> [YOUR TASK] Reproduce word for word, from the entries below, the line with "From the menu, select Report > Add to Report.", the line with "You can remove keys", and every line between them, and nothing more.

Saved entries
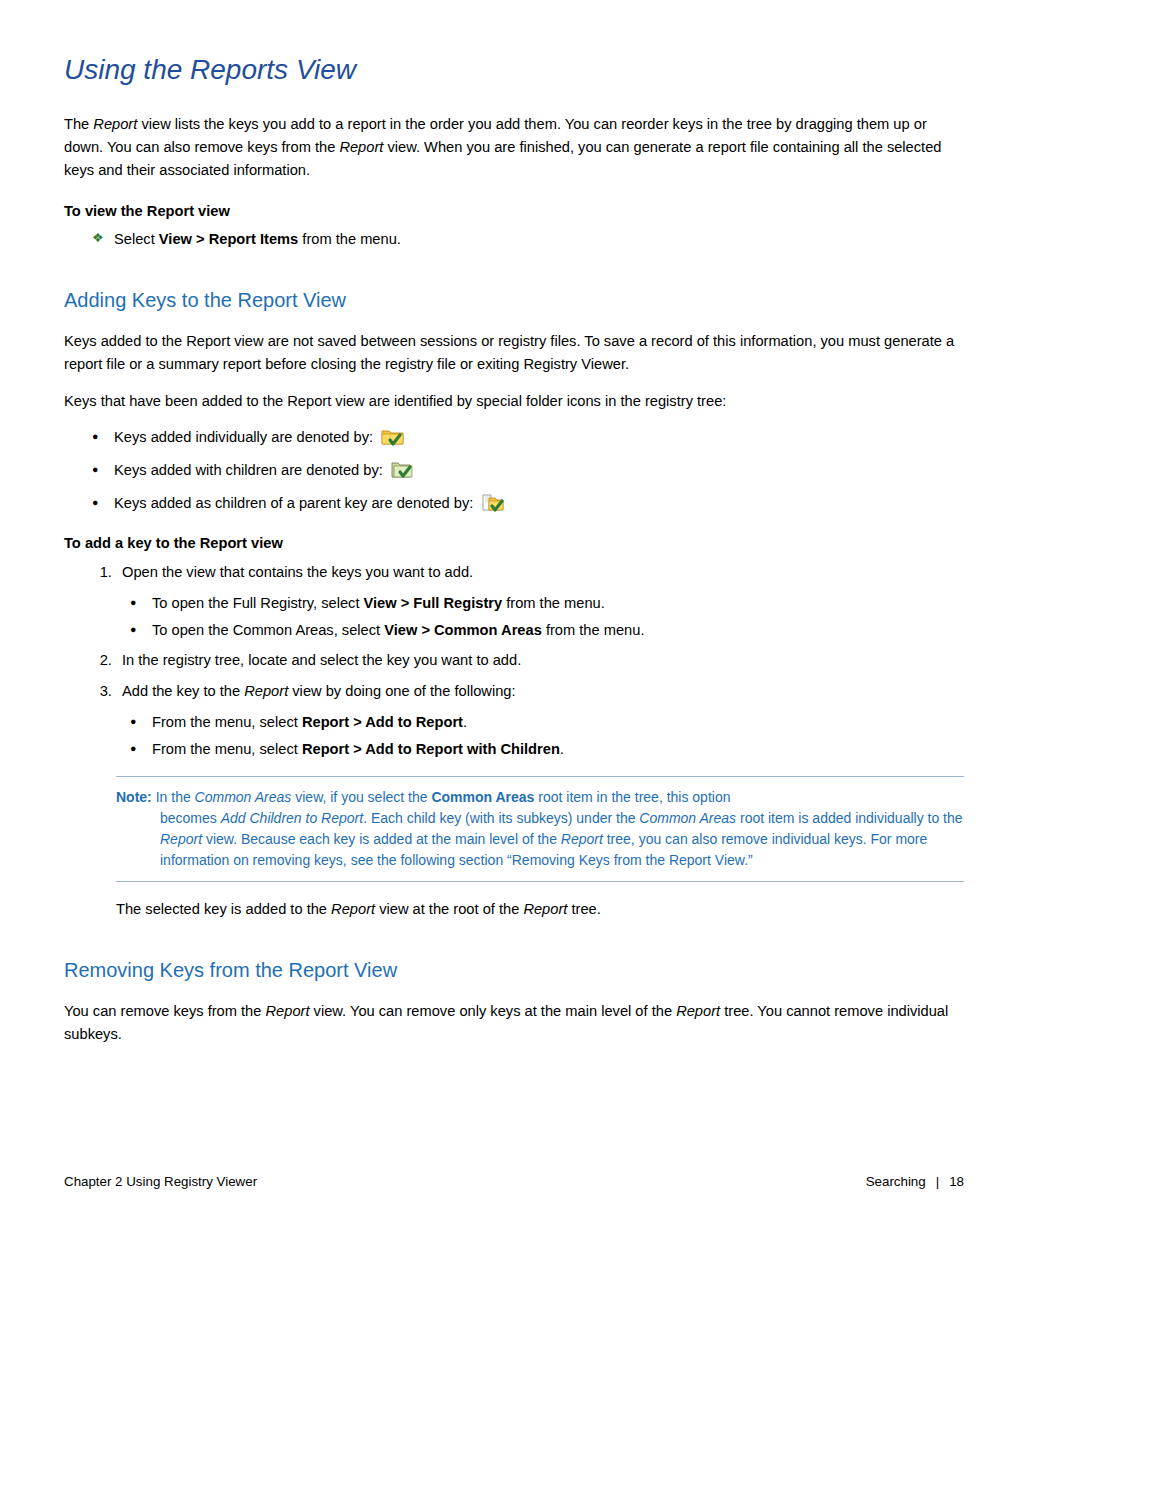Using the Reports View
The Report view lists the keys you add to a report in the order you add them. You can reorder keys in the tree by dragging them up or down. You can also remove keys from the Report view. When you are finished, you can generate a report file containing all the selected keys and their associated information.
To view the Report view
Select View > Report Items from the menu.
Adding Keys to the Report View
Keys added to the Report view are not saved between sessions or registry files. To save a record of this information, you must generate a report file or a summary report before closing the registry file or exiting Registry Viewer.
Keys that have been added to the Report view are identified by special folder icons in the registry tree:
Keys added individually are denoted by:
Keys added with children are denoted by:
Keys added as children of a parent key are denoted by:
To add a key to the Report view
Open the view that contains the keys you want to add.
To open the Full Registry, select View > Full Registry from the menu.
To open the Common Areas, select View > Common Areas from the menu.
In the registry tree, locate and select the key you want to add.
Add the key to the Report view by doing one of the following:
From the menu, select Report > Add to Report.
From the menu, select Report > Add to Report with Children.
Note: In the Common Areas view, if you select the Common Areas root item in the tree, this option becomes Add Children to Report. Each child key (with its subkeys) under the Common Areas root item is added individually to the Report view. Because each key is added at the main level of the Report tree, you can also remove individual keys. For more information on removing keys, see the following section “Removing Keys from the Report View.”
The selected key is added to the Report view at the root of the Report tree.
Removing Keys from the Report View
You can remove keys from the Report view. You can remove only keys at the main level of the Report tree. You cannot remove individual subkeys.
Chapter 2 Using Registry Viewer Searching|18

--

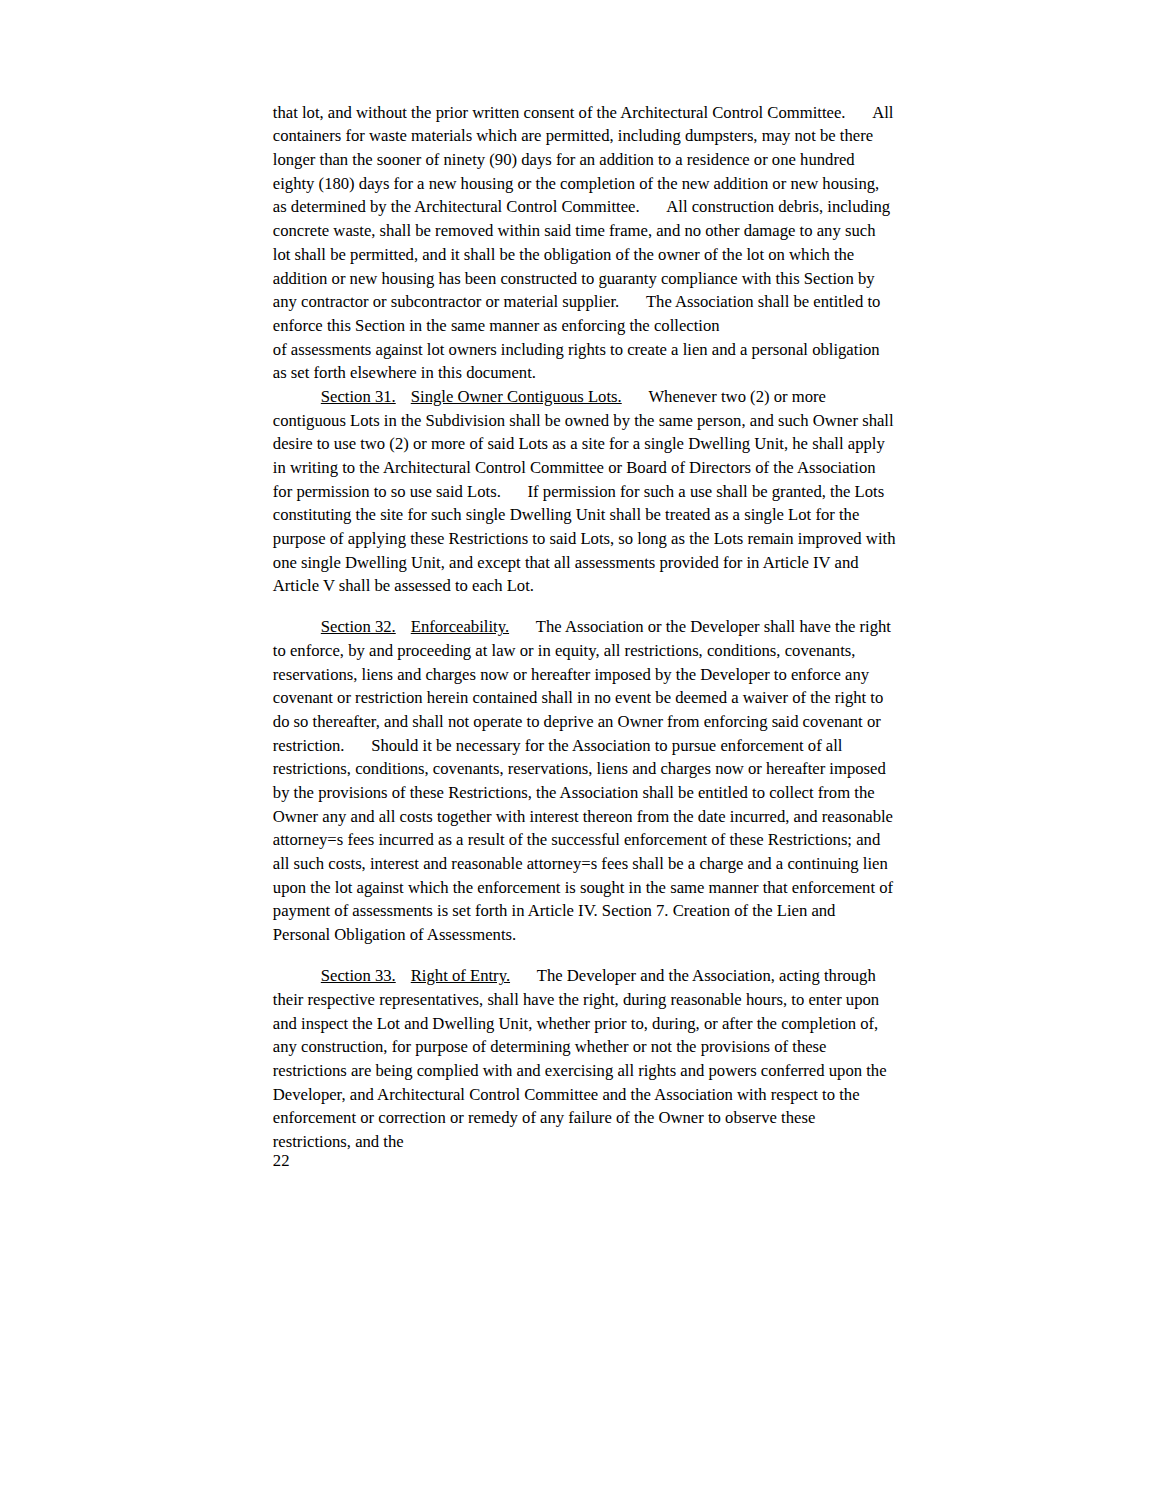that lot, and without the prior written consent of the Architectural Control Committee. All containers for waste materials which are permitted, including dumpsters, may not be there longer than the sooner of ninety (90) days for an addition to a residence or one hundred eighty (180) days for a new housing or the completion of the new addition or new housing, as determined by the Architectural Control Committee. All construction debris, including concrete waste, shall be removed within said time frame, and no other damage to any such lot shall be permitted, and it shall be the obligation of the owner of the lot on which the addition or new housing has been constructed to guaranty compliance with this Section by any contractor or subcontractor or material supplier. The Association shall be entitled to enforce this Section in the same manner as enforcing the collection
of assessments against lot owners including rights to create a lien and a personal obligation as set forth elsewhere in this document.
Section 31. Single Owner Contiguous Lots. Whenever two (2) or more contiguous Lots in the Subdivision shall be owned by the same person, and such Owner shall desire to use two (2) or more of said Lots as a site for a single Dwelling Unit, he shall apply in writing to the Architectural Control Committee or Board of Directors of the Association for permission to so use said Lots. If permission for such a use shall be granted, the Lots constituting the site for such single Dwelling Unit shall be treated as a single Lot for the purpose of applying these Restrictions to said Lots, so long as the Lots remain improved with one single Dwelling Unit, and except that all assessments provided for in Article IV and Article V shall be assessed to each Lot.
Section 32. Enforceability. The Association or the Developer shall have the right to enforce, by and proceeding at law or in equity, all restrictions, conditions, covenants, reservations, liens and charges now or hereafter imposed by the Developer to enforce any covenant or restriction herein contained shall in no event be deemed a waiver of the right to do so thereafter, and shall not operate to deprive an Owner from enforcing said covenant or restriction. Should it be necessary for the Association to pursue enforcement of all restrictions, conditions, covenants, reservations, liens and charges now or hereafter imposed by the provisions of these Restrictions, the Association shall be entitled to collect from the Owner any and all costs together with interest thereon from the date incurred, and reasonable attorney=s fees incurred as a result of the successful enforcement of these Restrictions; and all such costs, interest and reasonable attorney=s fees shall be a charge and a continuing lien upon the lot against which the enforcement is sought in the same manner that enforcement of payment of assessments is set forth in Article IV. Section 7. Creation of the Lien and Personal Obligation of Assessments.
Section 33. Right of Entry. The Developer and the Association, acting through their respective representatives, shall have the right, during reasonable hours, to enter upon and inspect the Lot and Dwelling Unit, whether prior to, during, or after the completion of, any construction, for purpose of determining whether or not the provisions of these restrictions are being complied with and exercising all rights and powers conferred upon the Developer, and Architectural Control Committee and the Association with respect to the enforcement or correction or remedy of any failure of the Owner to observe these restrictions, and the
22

--

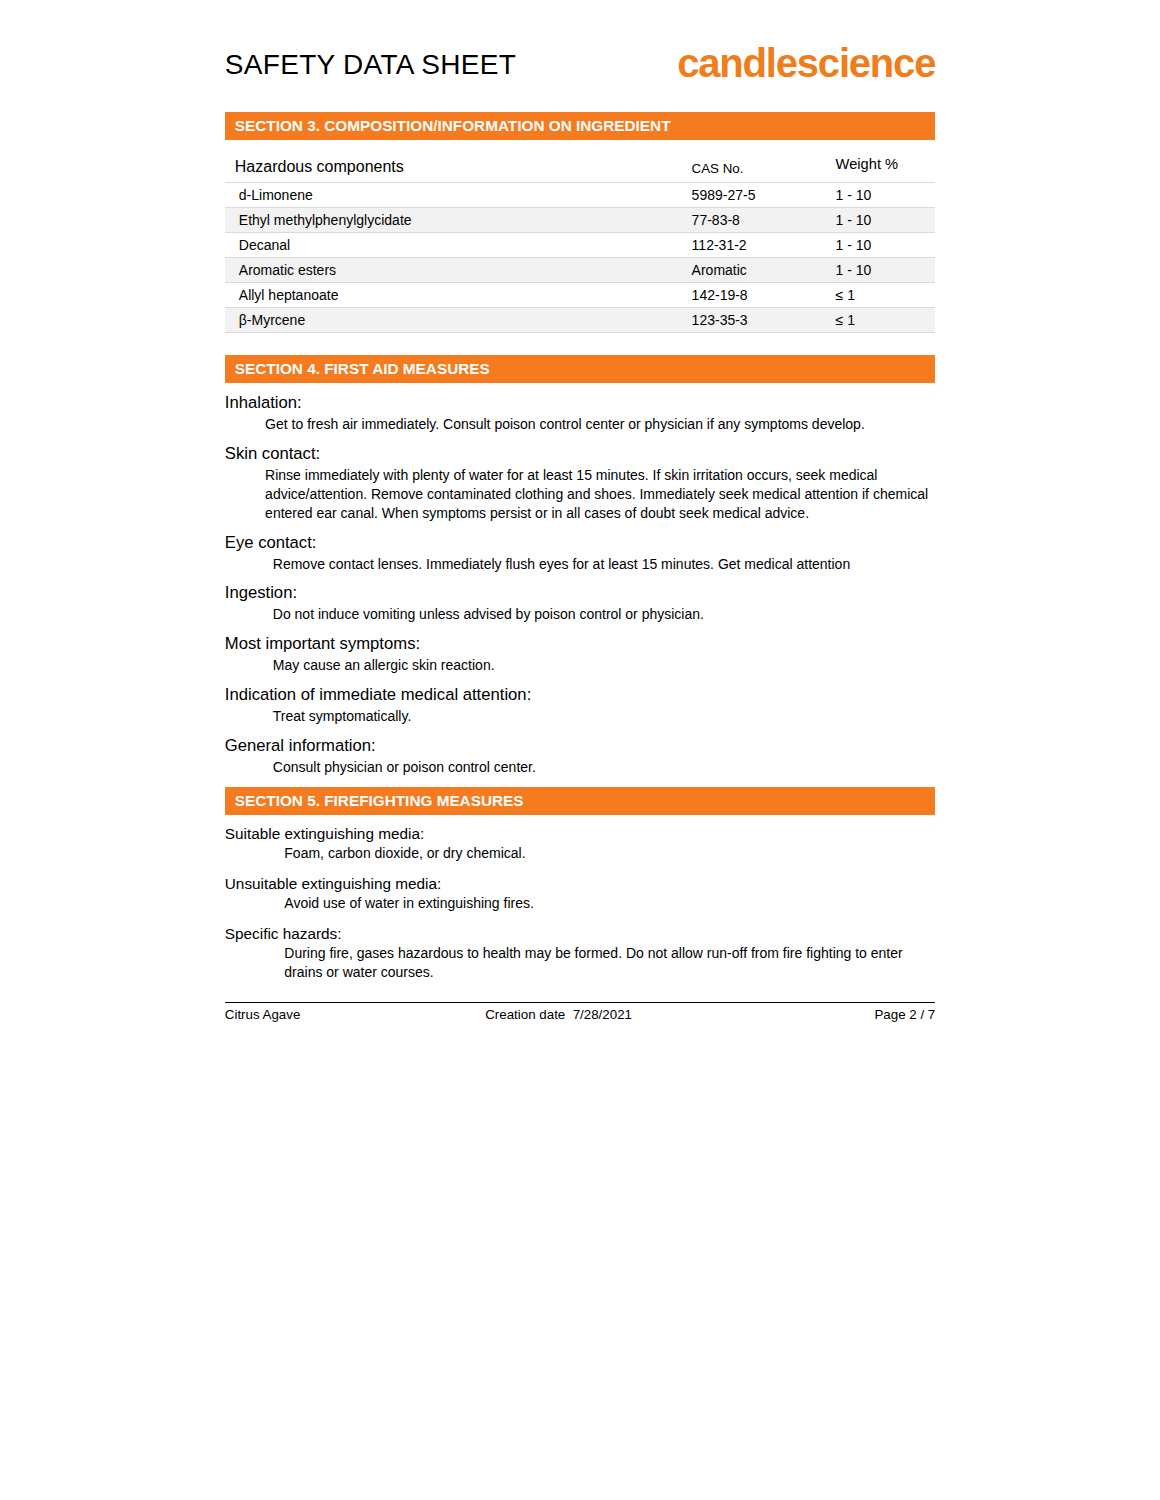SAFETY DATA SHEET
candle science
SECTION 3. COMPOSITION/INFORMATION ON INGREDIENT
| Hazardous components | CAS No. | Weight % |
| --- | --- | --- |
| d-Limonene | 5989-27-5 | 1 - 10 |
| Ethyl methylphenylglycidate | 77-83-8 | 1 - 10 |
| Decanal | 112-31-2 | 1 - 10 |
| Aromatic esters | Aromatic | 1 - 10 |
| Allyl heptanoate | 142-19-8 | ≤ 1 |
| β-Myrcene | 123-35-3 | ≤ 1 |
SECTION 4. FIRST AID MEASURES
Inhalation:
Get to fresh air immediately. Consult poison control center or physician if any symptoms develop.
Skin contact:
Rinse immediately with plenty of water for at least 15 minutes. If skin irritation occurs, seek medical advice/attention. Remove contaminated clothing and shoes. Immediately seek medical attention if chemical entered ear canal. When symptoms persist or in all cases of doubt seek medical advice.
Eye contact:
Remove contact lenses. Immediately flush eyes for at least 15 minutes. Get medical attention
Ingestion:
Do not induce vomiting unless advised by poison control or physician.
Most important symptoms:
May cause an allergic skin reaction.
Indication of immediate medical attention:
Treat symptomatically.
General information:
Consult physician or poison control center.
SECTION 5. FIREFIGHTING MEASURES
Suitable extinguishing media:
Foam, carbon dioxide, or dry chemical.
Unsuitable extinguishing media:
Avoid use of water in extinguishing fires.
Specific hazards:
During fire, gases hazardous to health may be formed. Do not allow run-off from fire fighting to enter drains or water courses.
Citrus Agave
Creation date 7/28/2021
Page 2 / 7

> [ANSWER TO THIS TASK]
From the menu, select Report > Add to Report.
From the menu, select Report > Add to Report with Children.
Note: In the Common Areas view, if you select the Common Areas root item in the tree, this option becomes Add Children to Report. Each child key (with its subkeys) under the Common Areas root item is added individually to the Report view. Because each key is added at the main level of the Report tree, you can also remove individual keys. For more information on removing keys, see the following section “Removing Keys from the Report View.”
The selected key is added to the Report view at the root of the Report tree.
Removing Keys from the Report View
You can remove keys from the Report view. You can remove only keys at the main level of the Report tree. You cannot remove individual subkeys.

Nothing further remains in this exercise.